The two-edged limitation that the Government would place upon RFRA’s application in these cases can have a particularly harmful impact on Jewish Americans who observe Jewish ritual laws in operating individual or family-owned businesses. If the Government’s position in these cases is sustained, their religious observances may be hindered by government regulation simply because they are engaged in for-profit commerce and have chosen, for personal financial security, to operate their businesses in a corporate format. Neither the language of RFRA nor its legislative policy supports the abridgment of religious exercise that results from this crabbed reading of language that was intended to be a protective shield for the observances of devout Americans.

Democrats for Life:

[C]onscientious objections to abortion carry especially strong weight in American law because they fall within our tradition of protecting objectors from participating in actions that the objectors believe unjustly take human life-actions that include assisted suicide, abortion, capital punishment, and war. For this reason, although health-care conscience laws cover religious and moral objections to several procedures, protections for conscientious objection to abortion are particularly strong.

More specifically, laws protecting conscience rights for those objecting to abortion are not limited to individuals or to non-profit or religious organizations. Instead, the right not to facilitate or support abortions typically protects a wide range of objectors, regularly extending to individuals engaged in for-profit commerce and to for-profit businesses.

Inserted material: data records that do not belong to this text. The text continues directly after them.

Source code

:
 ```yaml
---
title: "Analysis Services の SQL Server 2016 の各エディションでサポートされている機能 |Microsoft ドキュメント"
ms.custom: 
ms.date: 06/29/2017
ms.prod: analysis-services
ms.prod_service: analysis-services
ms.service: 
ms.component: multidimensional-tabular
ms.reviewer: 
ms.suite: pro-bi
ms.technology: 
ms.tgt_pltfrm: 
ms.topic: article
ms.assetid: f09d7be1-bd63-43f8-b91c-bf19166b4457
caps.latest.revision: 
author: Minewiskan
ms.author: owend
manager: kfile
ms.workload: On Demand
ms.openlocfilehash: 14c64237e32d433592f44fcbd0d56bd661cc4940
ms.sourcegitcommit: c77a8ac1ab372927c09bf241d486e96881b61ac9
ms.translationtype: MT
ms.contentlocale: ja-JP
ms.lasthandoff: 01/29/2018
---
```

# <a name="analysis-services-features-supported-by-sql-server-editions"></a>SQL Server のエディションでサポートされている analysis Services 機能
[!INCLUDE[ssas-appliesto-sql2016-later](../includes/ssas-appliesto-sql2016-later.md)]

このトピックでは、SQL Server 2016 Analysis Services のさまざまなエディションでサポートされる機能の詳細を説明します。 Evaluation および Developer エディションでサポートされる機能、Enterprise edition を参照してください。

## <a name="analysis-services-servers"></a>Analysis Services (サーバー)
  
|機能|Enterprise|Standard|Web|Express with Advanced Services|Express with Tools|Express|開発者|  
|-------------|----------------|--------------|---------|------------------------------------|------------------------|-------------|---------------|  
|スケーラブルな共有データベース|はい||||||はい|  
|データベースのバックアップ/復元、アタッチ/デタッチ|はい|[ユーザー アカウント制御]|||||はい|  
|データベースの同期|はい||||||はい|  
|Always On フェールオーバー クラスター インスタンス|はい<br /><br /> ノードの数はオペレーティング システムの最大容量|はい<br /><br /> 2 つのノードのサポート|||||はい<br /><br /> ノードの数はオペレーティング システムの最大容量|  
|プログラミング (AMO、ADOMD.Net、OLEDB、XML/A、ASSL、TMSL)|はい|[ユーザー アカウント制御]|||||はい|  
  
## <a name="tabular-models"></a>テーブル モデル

Original Signers of RFRA (Senators Hatch, Coats, Grassley, McCain, McConnell, Portman, and others, and Representatives Chris Smith, Frank Wolf, and others):

The government’s refusal to apply RFRA throughout the administrative process has resulted in a mandate that violates RFRA and turns the law of religious freedom upside down. RFRA places a heavy burden on the government and protects religion by default. But the HHS mandate places a heavy burden on religion and protects the government by default.

. . .

Even though Congress did not provide for different treatment of for-profit and non-profit employers in either RFRA or the PPACA [the health care law], the government has created a three-tier categorization of religiously objecting employers and has subjected for- profit corporations and their owners to third-class treatment in the lowest tier. This contravenes the design of RFRA. Congress knew that a healthy respect for religious freedom as exercised by a variety of actors would call for various government responses appropriate to the circumstances. But rather than attempt to formulate different principles to govern different categories of religious liberty claimants, Congress formulated a single principle and left it to government officials and courts to apply that same principle with sensitivity to different factual circumstances.

Other amicus briefs . . .

Additional amicus briefs defending the free-exercise rights of businesses were sent to the Supreme Court by the Christian Medical Association, the US Conference of Catholic Bishops, the Council for Christian Colleges and Universities, the Thomas More Society, Azusa Pacific University and the Evangelical Council for Financial Accountability and others, the Catholic Medical Association, National Religious Broadcasters, the Knights of Columbus, and many more.